Revel in winter reveries
The great southern island breathes deepest in the darkness of the winter solstice.
Discover new dreams during the deep, long nights of Tasmania’s winter and snuggle through its days of sensory overload. The great southern island breathes deepest in the darkness of the winter solstice and Dark Mofo (June 8-21) is its pulsating heart - a cauldron of ideas, experiences and wonders. Tasmania’s creative energies burn brightest during this celebration like no other, when light and sound envelop Hobart, with braziers, food and fraternity warming bodies. Test your senses, question what you know and begin to dream again in this special winter state of mind. Your nostrils will flare, your pupils dilate and your eardrums will dance to Dark Mofo’s delights and frights.

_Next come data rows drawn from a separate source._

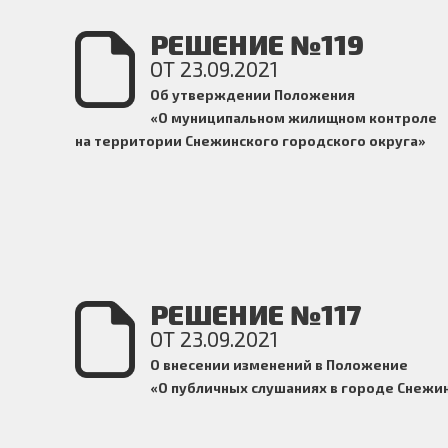
РЕШЕНИЕ №119
ОТ 23.09.2021
Об утверждении Положения
«О муниципальном жилищном контроле
на территории Снежинского городского округа»
РЕШЕНИЕ №117
ОТ 23.09.2021
О внесении изменений в Положение
«О публичных слушаниях в городе Снежи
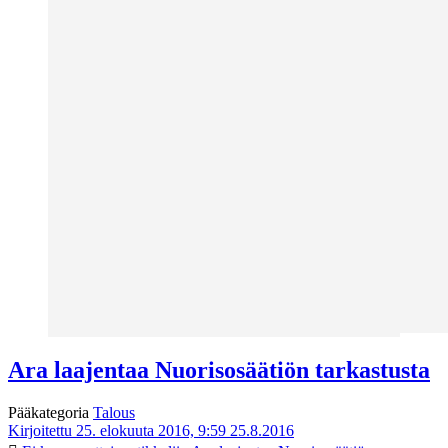
Ara laajentaa Nuorisosäätiön tarkastusta
Pääkategoria
Talous
Kirjoitettu 25. elokuuta 2016, 9:59
25.8.2016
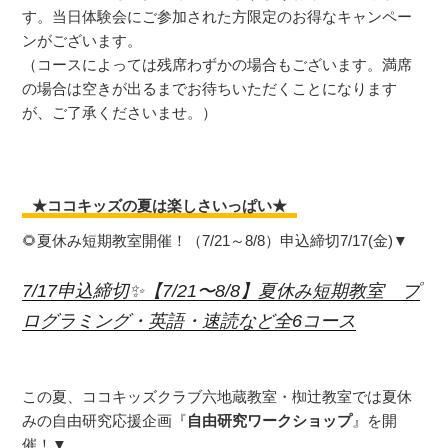
す。
当日体験会にご参加された方限定のお得なキャンペー
ンがございます。
（コースによっては残席わずかの場合もございます。満席
の場合は空きが出るまでお待ちいただくことになります
が、ご了承くださいませ。）
★ココキッズの夏は楽しさいっぱい★
🌻夏休み短期教室開催！（7/21～8/8）申込締切7/17(金)▼
7/17申込締切✨【7/21〜8/8】夏休み短期教室 プ
ログラミング・英語・速読など全6コース
この夏、ココキッズクラブ六地蔵教室・椥辻教室では夏休
みの自由研究応援企画『
自由研究ワークショップ
』を開
催！▼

The crazy geniuses at Hobart’s Museum of Old and New Art (Mona) know Tasmania’s unique sensory sensations deserve special accompaniments. They’ve programmed events that are not only simpatico with the state’s special assets; they bring rare international wonders exclusively to the southern state. Some of them will not - and cannot - be repeated, there or anywhere. For a taste of the extraordinary breadth of sensory experiences, head to Mona’s new international exhibit The Museum of Everything, a cornucopia of astonishing, unclassifiable art works spanning three centuries.

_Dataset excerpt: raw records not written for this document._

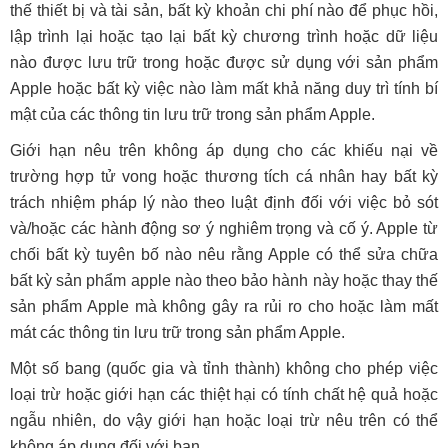
thế thiết bị và tài sản, bất kỳ khoản chi phí nào để phục hồi,
lập trình lại hoặc tạo lại bất kỳ chương trình hoặc dữ liệu
nào được lưu trữ trong hoặc được sử dụng với sản phẩm
Apple hoặc bất kỳ việc nào làm mất khả năng duy trì tính bí
mật của các thông tin lưu trữ trong sản phẩm Apple.
Giới hạn nêu trên không áp dụng cho các khiếu nại về
trường hợp tử vong hoặc thương tích cá nhân hay bất kỳ
trách nhiệm pháp lý nào theo luật định đối với việc bỏ sót
và/hoặc các hành động sơ ý nghiêm trọng và cố ý. Apple từ
chối bất kỳ tuyên bố nào nêu rằng Apple có thể sửa chữa
bất kỳ sản phẩm apple nào theo bảo hành này hoặc thay thế
sản phẩm Apple mà không gây ra rủi ro cho hoặc làm mất
mát các thông tin lưu trữ trong sản phẩm Apple.
Một số bang (quốc gia và tỉnh thành) không cho phép việc
loại trừ hoặc giới hạn các thiệt hại có tính chất hệ quả hoặc
ngẫu nhiên, do vậy giới hạn hoặc loại trừ nêu trên có thể
không áp dụng đối với bạn.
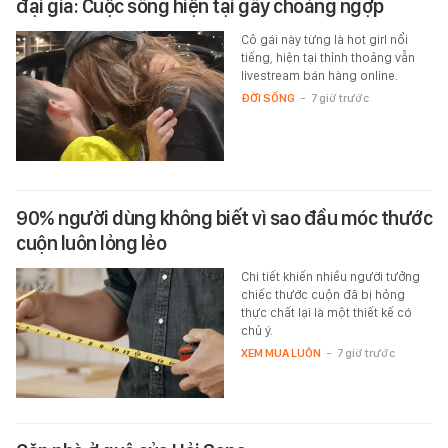
đại gia: Cuộc sống hiện tại gây choáng ngợp
Cô gái này từng là hot girl nổi
tiếng, hiện tại thỉnh thoảng vẫn
livestream bán hàng online.
ĐỜI SỐNG
-
7 giờ trước
90% người dùng không biết vì sao đầu móc thước
cuộn luôn lỏng lẻo
Chi tiết khiến nhiều người tưởng
chiếc thước cuộn đã bị hỏng
thực chất lại là một thiết kế có
chủ ý.
XEM MUA LUÔN
-
7 giờ trước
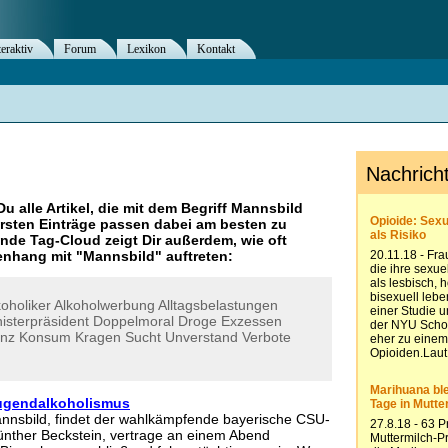
teraktiv
Forum
Lexikon
Kontakt
Du alle Artikel, die mit dem Begriff
Mannsbild
rsten Einträge passen dabei am besten zu
ende Tag-Cloud zeigt Dir außerdem, wie oft
nhang mit "
Mannsbild
" auftreten:
koholiker
Alkoholwerbung
Alltagsbelastungen
isterpräsident
Doppelmoral
Droge
Exzessen
anz
Konsum
Kragen
Sucht
Unverstand
Verbote
ugendalkoholismus
nnsbild, findet der wahlkämpfende bayerische CSU-
ünther Beckstein, vertrage an einem Abend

Dark Mofo is for all people, all tastes, all senses. Look up each night and find Hobart and its surrounds enveloped by Chris Levine’s and Marco Perry’s dazzling iy_project 136.1 Hz, featuring laser light projections that reach upwards for 10km to touch the heavens and announce the city as a beacon where art meets science.
Macquarie Point on Hobart’s docks will host the free large-scale public art playground Dark Park, where you can test your ideas among immersive, vibrant art works from around the world. Participate in The Purging, where everyone is invited to write their own terrors upon the Ogoh-ogoh, a demon-like wolf sculpture common to Balinese Hinduism. At festival end, those terrors will be extinguished after a parade and a lot of noise with the burning of the Ogoh-ogoh during one of Dark Mofo’s many celebrations of light, fire and noise.
Siren Song, a festival centrepiece delivering female incantations each sunrise and sunset via 550 loudspeakers placed around the banks of the Derwent, will signal the rise and fall of each day’s light and the beginning of each night’s artistic and culinary delights.
The 200km Crossing is another mass sound event. Travelling from Launceston over six days, it will pop into six churches to deliver sound, light and video performances, including pipe organ and Theremin recitals.
The festival’s range of art and performances will set all eyes and hearts racing. The Austrian founder of the Viennese art movement Actionism, Hermann Nitsch, will enthral the strong-willed with his controversial major work, 150.Action. It raises probing questions about modern life through the ceremonial sacrifice of a beast, with orchestra and “disciples” heightening the drama.
Australian performance artist Mike Parr returns with his new work Empty Ocean, and The Victorian Opera and Tasmanian Symphony Opera will present the classic fairy tale Sleeping Beauty, with the aid of a chorus of massive gothic puppets.